▸ EXCERPTED TEXT:
--------------------------------

The court may remand a case to the Commissioner for a rehearing under sentence four or sentence six of 42 U.S.C. § 405(g). Sargent v. Sullivan, 941 F.2d 1207 (4th Cir. 1991) (unpublished table decision). To remand under sentence four, the reviewing court must find either that the Commissioner's decision is not supported by substantial evidence or that the Commissioner incorrectly applied the law relevant to the disability claim. See, e.g., Jackson v. Chater, 99 F.3d 1086, 1090-91 (11th Cir. 1996) (holding remand was appropriate where the ALJ failed to develop a full and fair record of the claimant's residual functional capacity); Brehem v. Harris, 621 F.2d 688, 690 (5th Cir. 1980) (holding remand was appropriate where record was insufficient to affirm but was also insufficient for court to find the claimant disabled). Where the court cannot discern the basis for the Commissioner's decision, a remand under sentence four is usually the proper course to allow the Commissioner to explain the basis for the decision or for additional investigation. See Radford v. Comm'r, 734 F.3d 288, 295 (4th Cir. 2013) (quoting Florida Power & Light Co. v. Lorion, 470 U.S. 729, 744 (1985);see also Smith v. Heckler, 782 F.2d 1176, 1181-82 (4th Cir. 1986) (remanding case where decision of ALJ contained "a gap in its reasoning" because ALJ did not say he was discounting testimony or why); Gordon v. Schweiker, 725 F.2d 231, 235 (4th Cir. 1984) (remanding case where neither the ALJ nor the Appeals Council indicated the weight given to relevant evidence). On remand under sentence four, the ALJ should review the case on a complete record, including any new material evidence. See Smith, 782 F.2d at 1182 ("The [Commissioner] and the claimant may produce further evidence on remand."). After a remand under sentence four, the court enters a final and immediately appealable judgment and then loses jurisdiction. Sargent, 941 F.2d 1207 (citing Melkonyan v. Sullivan, 501 U.S. 89, 102 (1991)).

--------------------------------

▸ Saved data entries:

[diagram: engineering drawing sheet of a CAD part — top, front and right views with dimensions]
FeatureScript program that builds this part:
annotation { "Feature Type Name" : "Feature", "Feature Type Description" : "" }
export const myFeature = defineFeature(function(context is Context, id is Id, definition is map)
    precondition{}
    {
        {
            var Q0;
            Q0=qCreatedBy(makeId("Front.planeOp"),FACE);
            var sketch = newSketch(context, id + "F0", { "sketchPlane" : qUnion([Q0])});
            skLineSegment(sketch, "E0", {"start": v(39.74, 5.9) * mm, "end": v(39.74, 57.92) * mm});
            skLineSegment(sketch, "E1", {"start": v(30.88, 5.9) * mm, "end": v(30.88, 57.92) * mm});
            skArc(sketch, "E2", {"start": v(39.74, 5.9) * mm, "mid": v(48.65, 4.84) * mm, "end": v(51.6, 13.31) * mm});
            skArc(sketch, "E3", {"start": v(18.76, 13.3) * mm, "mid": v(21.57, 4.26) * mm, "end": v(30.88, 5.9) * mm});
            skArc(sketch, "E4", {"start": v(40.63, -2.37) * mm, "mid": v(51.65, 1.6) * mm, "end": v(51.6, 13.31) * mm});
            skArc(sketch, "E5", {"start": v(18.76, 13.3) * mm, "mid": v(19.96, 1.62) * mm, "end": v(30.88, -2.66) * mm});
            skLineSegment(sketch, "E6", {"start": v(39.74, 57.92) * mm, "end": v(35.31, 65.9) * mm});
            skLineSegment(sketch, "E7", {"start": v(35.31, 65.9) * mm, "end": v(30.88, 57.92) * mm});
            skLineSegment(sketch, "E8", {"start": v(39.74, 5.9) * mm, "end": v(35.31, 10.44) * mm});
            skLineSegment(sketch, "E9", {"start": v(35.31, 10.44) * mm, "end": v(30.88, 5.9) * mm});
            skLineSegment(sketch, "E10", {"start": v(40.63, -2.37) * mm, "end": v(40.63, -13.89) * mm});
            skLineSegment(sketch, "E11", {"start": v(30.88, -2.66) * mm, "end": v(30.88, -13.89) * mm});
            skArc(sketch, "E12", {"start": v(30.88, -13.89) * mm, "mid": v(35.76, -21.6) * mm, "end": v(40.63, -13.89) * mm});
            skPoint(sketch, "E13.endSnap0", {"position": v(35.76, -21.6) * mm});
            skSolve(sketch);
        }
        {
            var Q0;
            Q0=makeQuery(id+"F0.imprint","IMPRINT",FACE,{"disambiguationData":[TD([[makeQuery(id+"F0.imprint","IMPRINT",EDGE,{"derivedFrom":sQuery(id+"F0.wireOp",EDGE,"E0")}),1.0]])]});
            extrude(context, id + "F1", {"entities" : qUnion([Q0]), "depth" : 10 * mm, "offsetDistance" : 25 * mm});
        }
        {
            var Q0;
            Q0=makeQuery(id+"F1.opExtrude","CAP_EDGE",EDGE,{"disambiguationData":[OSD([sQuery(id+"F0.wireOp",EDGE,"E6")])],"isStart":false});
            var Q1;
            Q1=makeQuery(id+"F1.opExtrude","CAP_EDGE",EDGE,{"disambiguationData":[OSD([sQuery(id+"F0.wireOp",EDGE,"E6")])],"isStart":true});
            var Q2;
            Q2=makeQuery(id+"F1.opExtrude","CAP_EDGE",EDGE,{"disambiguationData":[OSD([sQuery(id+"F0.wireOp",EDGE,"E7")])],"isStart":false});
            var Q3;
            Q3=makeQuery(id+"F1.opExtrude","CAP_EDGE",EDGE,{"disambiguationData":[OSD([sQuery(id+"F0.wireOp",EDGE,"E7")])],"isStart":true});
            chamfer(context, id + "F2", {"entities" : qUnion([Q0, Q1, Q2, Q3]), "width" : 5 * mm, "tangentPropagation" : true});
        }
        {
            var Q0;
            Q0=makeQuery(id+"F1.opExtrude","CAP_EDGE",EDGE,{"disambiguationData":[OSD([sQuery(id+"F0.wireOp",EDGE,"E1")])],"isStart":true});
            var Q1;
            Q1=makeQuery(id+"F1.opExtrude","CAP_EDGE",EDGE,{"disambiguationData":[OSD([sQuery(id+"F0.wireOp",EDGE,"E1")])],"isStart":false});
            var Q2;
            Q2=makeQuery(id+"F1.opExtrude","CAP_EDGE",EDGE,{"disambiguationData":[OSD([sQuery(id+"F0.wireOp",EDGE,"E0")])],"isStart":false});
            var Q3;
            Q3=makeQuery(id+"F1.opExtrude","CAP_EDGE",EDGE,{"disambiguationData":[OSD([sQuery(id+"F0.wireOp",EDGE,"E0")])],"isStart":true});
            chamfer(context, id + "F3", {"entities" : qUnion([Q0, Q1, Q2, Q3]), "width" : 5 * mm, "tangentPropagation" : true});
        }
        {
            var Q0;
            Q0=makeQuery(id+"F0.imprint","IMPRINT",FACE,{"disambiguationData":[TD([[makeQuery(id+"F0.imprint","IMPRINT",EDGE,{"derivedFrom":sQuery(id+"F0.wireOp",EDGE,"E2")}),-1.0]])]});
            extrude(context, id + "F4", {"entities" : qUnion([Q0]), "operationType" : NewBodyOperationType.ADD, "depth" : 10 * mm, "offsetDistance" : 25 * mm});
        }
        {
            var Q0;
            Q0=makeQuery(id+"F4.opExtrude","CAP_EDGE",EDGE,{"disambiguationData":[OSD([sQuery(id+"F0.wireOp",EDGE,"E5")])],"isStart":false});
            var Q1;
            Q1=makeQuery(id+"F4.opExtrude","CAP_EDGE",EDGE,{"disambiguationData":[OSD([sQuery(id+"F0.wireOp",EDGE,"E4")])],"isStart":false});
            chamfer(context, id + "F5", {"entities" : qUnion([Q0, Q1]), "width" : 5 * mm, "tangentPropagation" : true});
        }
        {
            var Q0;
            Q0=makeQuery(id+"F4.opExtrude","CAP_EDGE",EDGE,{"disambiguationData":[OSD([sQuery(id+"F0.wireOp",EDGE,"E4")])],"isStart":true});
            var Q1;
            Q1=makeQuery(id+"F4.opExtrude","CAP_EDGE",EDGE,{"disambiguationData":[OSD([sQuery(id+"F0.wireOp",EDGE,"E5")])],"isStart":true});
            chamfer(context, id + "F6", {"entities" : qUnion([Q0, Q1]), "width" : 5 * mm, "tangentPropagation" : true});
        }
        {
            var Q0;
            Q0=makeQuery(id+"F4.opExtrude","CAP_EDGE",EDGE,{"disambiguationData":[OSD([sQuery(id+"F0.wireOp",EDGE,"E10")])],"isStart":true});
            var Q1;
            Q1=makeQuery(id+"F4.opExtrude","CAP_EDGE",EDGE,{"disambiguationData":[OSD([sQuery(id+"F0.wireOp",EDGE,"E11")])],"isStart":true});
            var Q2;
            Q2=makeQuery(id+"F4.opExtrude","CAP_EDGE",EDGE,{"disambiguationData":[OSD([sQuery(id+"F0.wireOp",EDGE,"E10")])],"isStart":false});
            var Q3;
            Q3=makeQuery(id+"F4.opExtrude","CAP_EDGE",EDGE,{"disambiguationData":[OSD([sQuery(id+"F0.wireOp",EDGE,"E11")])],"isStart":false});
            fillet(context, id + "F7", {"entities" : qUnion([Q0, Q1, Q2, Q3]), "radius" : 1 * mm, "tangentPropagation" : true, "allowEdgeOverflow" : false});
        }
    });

--------------------------------

▸ PROBLEMS AND TASKS:
**a)** According to the excerpt on remand, under which sentences of 42 U.S.C. § 405(g) may the court remand a case to the Commissioner for a rehearing?
**b)** Decide whether each statement agrees with the excerpt on remand, and quote the words that settle it: (i) After a remand under sentence four, the court keeps jurisdiction over the case. (ii) On a sentence-four remand, the ALJ should review the case on a complete record. (iii) Gordon v. Schweiker is cited for remanding a case where the weight given to relevant evidence was not indicated.
**c)** Pick up the excerpt on remand after its final sentence and continue it.

▸ REPLIES:
**a)** Sentence four or sentence six.

**b)**
(i) No: "After a remand under sentence four, the court enters a final and immediately appealable judgment and then loses jurisdiction."
(ii) Yes: "On remand under sentence four, the ALJ should review the case on a complete record, including any new material evidence."
(iii) Yes: "remanding case where neither the ALJ nor the Appeals Council indicated the weight given to relevant evidence"

**c)**
In contrast, sentence six provides:

The court may . . . at any time order additional evidence to be taken before the Commissioner of Social Security, but only upon a showing that there is new evidence which is material and that there is good cause for the failure to incorporate such evidence into the record in a prior proceeding . . . .
42 U.S.C. § 405(g). A reviewing court may remand a case to the Commissioner on the basis of new evidence only if four prerequisites are met: (1) the evidence is relevant to the determination of disability at the time the application was first filed; (2) the evidence is material to the extent that the Commissioner's decision might reasonably have been different had the new evidence been before him; (3) there is good cause for the claimant's failure to submit the evidence when the claim was before the Commissioner; and (4) the claimant made at least a general showing of the nature of the new evidence to the reviewing court. Borders v. Heckler, 777 F.2d 954, 955 (4th Cir. 1985) (citing 42 U.S.C. § 405(g); Mitchell v. Schweiker, 699 F.2d 185, 188 (4th Cir. 1983); Sims v. Harris, 631 F.2d 26, 28 (4th Cir. 1980); King v. Califano, 599 F.2d 597, 599 (4th Cir. 1979)), superseded by amendment to statute, 42 U.S.C. § 405(g), as recognized in Wilkins v. Sec'y, Dep't of Health & Human Servs., 925 F.2d 769, 774 (4th Cir. 1991). With remand under sentence six, the parties must return to the court after remand to file modified findings of fact. Melkonyan, 501 U.S. at 98. The reviewing court retains jurisdiction pending remand and does not enter a final judgment until after the completion of remand proceedings. See Allen v. Chater, 67 F.3d 293 (4th Cir. 1995) (unpublished table decision) (holding that an order remanding a claim for Social Security benefits pursuant to sentence six of 42 U.S.C. § 405(g) is not a final order).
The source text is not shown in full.